Review: I've read this book three times in the last five months. I can't get enough of it. If there's anyone in the world I can relate to it's the protaganist, Holden Caulfield.

Rating: 5 stars
Summary: Top Five
Review: I've read this three tomes. Definitely a classic. In my mind ione of the top five books of the modern era. Brash and honest, Holden Caufield is a young man every old man should look up to. He sizes up his life and finds out what most people don't realize until its all over. Everyone must read this. The sooner the better.

Rating: 5 stars
Summary: I caught catcher fever
Review: I've read two books in my 22 years. One "Where the red fern grows" sometime in the 5th grade and (after weeks of hearing my mother lament on how I had never read the book and how the boy was just like me) "catcher in the rye" on the heels on my graduation. I figure most people either hate or love it. All I know is I spent this long is school and the whole time not once did I feel enlightened...until I read catcher in the rye.

Rating: 5 stars
Summary: not only a good read, a brilliant re-read
Review: i've reviewed this book before, in the summer of 98. i've reread this book a few times and i love it. i really can relate to Holden especially since i have also been clinically depressed. This novel is great because it combines humor with more important themes like death and the difficult transition into adulthood. i love the scene where Holden's old teacher can chuck his exam paper on the bed. also Ackley adds humor with all his crumby habits. i really don't understand why some people hate it, i guess it's a question of taste.

Rating: 5 stars
Summary: A People Shooting Hat
Review: I've spent the past half hour at work reading the reviews of "The Catcher in the Rye" <blowing UPenns money>. I first read this book a few years back when I was 16 years old. It was assigned to us for an English class. I suppose that's how most teenagers get their first glimpse of Holden Caulfield. Most of the reviews have already covered what I consider to be some of the more critical themes within the novel. However, I wanted to point out a portion of a rather recent movie that deals eloquently and poignantly with the major theme of emotional paralysis that Salinger so lucidly portrays by way of Holden. "Six Degrees of Separation", a movie that stars Stockard Channing, Will Smith, and Donald Sutherland, contains an incredibly articulate monologue related to the aforementioned theme. It's one of the most artfully done movie scenes I think I've ever viewed. I urge you ALL to rent this movie <in addition to the scene related to Catcher, it is a fantastic film>.

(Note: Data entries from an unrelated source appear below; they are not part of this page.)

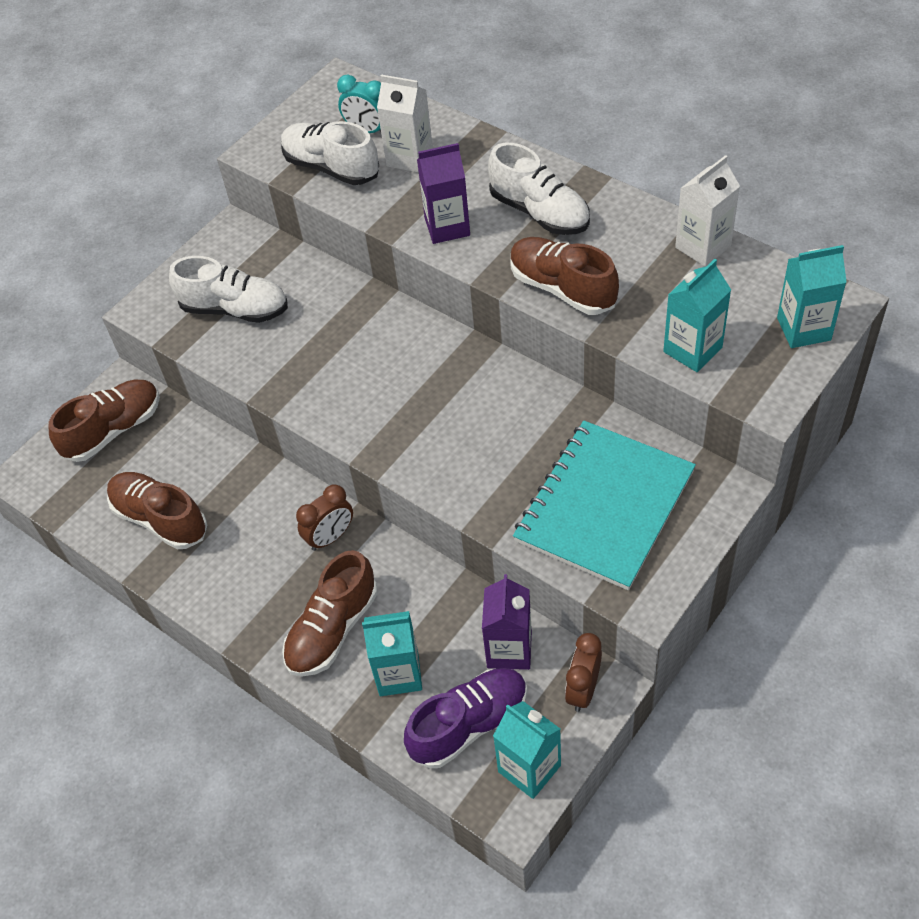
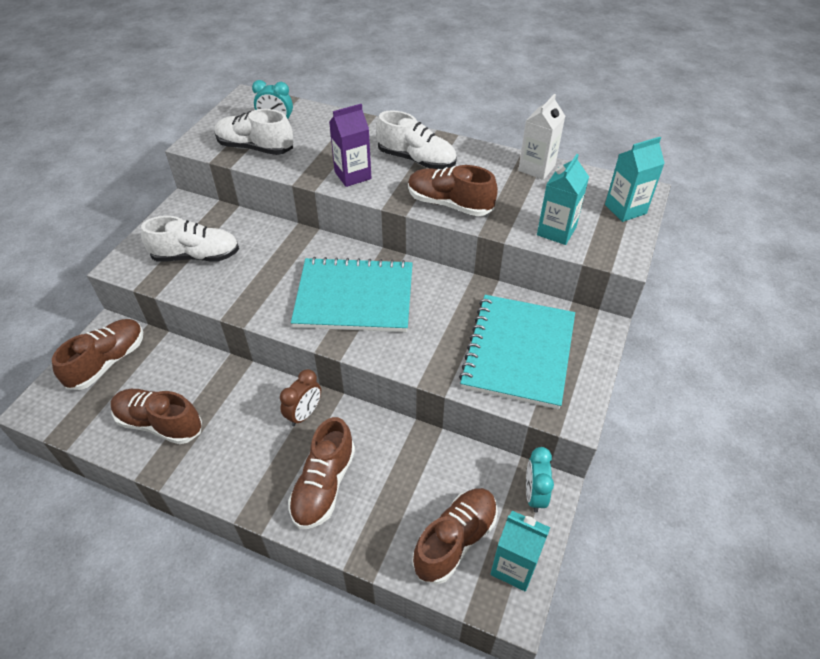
camera: 20 degrees left, 5 degrees down
turquoise carton [362,611,422,696] -> none
white carton [377,75,433,173] -> none
purple shoe [404,668,527,768] -> brown shoe [412,488,498,584]
purple carton [482,574,532,670] -> none
brown clock [565,633,602,712] -> turquoise clock [526,447,554,513]
none -> turquoise notebook [291,257,413,332]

Furthermore, I wanted to commend Salinger on one of the most accurate and forthright portrayals of a clinically depressed teenager I have ever encountered within all of literature. The beauty of this novel, for me, was the inclusion of all of Holden's faults w/o apologies. Finally, when we look at adolescents today and recognize the same fear, foibles, insecurities, and hubris that we see in Holden I think it behooves us to realize that all of these perceived character flaws are without premeditation and more so are the result of a naivete that is probably the closest thing we have to innocense in society today. The quality of the reviews of this book is truly a testament to the universality of the adolescent experience.